Mexico Buys Nearly $1.5 Billion in Equipment from U.S. Military

AFP Photo/Paul J. Richards
AFP Photo/Paul J. Richards

The United States, within the last two years, has sold nearly $1.5 billion in military equipment to Mexico, including millions of bullets, fleets of Black Hawk helicopters, and thousands of Humvees, reports Stars and Stripes.

Adm. William E. Gortney, the commander of U.S. Northern Command (Northcom), told lawmakers earlier this year that Mexico’s recent purchases represent a “100-fold increase from prior years.”

Northcom is the U.S. military headquarters that oversees Mexico.
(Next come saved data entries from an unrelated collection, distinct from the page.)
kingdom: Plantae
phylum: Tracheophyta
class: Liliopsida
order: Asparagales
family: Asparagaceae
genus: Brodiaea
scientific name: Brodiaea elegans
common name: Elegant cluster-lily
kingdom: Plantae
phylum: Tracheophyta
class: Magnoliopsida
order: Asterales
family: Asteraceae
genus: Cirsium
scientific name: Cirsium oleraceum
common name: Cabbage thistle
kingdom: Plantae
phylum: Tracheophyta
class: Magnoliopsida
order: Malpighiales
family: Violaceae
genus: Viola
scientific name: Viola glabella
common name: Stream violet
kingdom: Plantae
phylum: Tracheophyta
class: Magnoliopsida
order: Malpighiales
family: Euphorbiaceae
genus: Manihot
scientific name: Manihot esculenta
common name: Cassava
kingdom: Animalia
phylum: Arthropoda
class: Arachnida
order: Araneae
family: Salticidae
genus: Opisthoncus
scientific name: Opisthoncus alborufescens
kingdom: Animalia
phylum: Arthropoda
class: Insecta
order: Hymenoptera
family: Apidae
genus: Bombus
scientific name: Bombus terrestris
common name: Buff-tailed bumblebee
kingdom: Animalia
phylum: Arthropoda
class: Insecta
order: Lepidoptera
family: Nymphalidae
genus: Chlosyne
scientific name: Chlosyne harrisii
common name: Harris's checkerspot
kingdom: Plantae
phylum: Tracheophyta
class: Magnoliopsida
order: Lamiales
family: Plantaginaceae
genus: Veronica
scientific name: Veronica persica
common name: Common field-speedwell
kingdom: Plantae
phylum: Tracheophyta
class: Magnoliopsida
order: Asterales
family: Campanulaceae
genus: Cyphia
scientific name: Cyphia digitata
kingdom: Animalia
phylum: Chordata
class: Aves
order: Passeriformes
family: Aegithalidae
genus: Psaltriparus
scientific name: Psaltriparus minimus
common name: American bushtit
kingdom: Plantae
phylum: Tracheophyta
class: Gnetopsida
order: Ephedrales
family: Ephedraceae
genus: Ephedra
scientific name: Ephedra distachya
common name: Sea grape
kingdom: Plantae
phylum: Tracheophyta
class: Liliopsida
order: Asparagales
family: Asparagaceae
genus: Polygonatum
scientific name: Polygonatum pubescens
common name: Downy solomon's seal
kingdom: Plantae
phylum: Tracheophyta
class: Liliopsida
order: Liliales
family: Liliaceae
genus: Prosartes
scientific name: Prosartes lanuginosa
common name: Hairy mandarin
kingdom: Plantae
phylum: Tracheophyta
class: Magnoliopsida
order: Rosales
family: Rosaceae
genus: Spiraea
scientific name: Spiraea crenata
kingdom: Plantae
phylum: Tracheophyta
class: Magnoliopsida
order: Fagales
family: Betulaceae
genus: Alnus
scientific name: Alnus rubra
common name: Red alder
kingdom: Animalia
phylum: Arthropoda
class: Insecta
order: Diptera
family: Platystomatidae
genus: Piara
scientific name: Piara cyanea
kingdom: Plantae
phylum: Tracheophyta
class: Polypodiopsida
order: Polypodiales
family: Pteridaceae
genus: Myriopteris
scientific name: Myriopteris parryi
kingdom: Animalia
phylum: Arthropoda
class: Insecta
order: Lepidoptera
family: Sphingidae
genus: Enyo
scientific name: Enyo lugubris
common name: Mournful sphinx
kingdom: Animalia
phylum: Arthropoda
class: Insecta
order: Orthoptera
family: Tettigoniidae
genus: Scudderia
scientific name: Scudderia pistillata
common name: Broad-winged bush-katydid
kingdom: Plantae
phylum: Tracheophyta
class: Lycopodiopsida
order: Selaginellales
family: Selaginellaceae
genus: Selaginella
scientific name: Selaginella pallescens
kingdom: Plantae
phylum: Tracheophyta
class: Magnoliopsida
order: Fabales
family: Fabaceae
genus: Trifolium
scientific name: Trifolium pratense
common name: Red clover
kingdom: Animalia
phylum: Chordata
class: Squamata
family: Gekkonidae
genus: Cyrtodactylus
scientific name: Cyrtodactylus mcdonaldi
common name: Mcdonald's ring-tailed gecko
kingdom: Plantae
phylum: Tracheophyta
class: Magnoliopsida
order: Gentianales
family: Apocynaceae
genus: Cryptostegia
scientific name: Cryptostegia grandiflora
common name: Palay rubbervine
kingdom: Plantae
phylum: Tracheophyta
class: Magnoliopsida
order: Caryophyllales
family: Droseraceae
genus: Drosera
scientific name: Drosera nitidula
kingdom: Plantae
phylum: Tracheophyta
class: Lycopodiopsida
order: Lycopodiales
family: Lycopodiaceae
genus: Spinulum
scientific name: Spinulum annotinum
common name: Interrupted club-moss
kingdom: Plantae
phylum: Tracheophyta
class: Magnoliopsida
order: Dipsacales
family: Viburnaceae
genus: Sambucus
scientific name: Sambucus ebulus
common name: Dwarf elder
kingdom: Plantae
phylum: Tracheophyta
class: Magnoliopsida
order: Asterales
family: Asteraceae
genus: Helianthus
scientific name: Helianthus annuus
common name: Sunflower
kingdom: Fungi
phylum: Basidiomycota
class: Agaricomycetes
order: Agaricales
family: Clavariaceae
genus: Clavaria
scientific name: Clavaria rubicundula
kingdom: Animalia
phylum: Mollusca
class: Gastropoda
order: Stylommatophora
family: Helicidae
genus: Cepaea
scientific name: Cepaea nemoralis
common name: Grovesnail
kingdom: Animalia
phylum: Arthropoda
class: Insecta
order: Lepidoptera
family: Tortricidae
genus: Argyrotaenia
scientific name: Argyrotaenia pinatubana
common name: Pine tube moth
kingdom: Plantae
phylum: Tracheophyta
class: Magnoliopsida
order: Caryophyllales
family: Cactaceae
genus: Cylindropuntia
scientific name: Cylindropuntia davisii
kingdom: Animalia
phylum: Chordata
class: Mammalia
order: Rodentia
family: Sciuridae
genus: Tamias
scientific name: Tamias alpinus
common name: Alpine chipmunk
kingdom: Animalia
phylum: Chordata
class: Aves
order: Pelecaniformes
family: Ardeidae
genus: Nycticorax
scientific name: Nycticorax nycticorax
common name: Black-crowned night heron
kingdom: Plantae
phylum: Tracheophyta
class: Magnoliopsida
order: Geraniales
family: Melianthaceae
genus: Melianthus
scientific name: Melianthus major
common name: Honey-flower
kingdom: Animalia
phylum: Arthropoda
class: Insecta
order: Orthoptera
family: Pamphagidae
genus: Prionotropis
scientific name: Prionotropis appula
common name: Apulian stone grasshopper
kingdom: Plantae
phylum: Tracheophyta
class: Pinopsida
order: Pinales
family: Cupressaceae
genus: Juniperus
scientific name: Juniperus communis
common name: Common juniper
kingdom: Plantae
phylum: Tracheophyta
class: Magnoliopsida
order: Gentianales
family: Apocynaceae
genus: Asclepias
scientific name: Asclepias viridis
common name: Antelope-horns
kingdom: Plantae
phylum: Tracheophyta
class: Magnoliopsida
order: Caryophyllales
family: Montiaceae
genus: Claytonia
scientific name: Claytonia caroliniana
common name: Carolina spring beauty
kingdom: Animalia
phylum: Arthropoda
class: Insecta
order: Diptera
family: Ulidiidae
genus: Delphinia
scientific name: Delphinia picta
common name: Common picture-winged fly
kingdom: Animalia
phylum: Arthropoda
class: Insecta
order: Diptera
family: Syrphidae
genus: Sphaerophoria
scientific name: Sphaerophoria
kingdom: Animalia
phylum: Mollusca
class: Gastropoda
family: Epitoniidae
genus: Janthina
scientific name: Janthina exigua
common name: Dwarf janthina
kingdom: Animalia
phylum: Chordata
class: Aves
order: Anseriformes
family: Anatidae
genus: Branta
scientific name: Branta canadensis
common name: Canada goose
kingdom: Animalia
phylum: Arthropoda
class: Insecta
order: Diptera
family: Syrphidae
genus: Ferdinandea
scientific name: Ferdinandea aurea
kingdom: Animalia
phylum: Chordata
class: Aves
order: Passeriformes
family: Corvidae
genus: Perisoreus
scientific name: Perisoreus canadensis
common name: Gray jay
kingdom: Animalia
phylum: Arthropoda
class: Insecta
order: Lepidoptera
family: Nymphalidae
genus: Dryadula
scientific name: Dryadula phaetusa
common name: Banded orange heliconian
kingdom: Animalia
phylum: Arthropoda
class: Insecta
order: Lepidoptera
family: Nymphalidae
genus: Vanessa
Within the last two years, Mexico has purchased about $1.5 billion worth of equipment through America’s military sales program, 30 million bullets, two dozen UH-60 Black Hawk helicopters for its air force and navy, and more than 2,200 Humvees.

Since Mexican President Enrique Peña Nieto took office in December 2012, America’s southern neighbor has also spent an additional $2 billion on military equipment through U.S. private companies, Inigo Guevara Moyano, a D.C.-based Mexican defense consultant, told Stars and Stripes. 

“All of these buys have been to replace existing systems that averaged 30 to 40 years old and drained budgets through high maintenance costs and poor availability,” said Moyano.

He pointed out that Mexico’s former president also increased defense spending, which shows a “maturing military-to-military relationship at the institutional level, regardless of who is in power.”

Mexico decided to reach out to the Pentagon about purchasing military equipment, a move that was praised by Adm. Gortney.

The admiral hailed Mexico’s decision to approach the U.S. Department of Defense (DoD) and described it as rare and “unprecedented,” marking a “historical milestone” in U.S.-Mexico relations.

“Americans and Mexicans familiar with the foreign military sales program said that the change in part reflects a revived security partnership between the two countries,” notes Stars and Stripes. “It also shows Mexico’s aggressive push to modernize its military in the face of powerful drug cartel adversaries.”

“Mexico’s long been suspicious of gringo motives (at least since it lost about half a million square miles of its territory to the U.S. in the 19th century) and has tended to not be a big U.S. military buyer, relying more on European equipment or private commercial agreements,” it adds. “At the start of President Enrique Peña Nieto’s term more than two years ago, his administration felt the United States had wormed its way too deeply into the drug war, and Mexico halted many security programs.”

The military equipment transaction between the two countries started with 27 rail cars carrying 30 million bullets into Mexico.

Soon after that load, fleets of Black Hawk helicopters and thousands of Humvees were transported to Mexico.

In total, about $1.5 billion worth of military equipment has gone to Mexico within the last two years, courtesy of the U.S. government’s military sales program.

Mexico asked the U.S. to fill a large order of $6 million worth of 5.56 mm bullets in late 2013, a request that the U.S. embassy in Mexico helped deliver within 100 days, a U.S. military official told Stars and Strip on condition of anonymity.

“That case really kind of broke the ice,” he declared. “They saw the responsiveness of what we could do as a partner in foreign military sales. And they liked it.”

The U.S. military sales to Mexico have not been immune to criticism.

“Some have been critical of the U.S. sales, particularly in a climate where Mexican security forces have regularly been accused of human rights violations,” mentions the Stars and Strips article.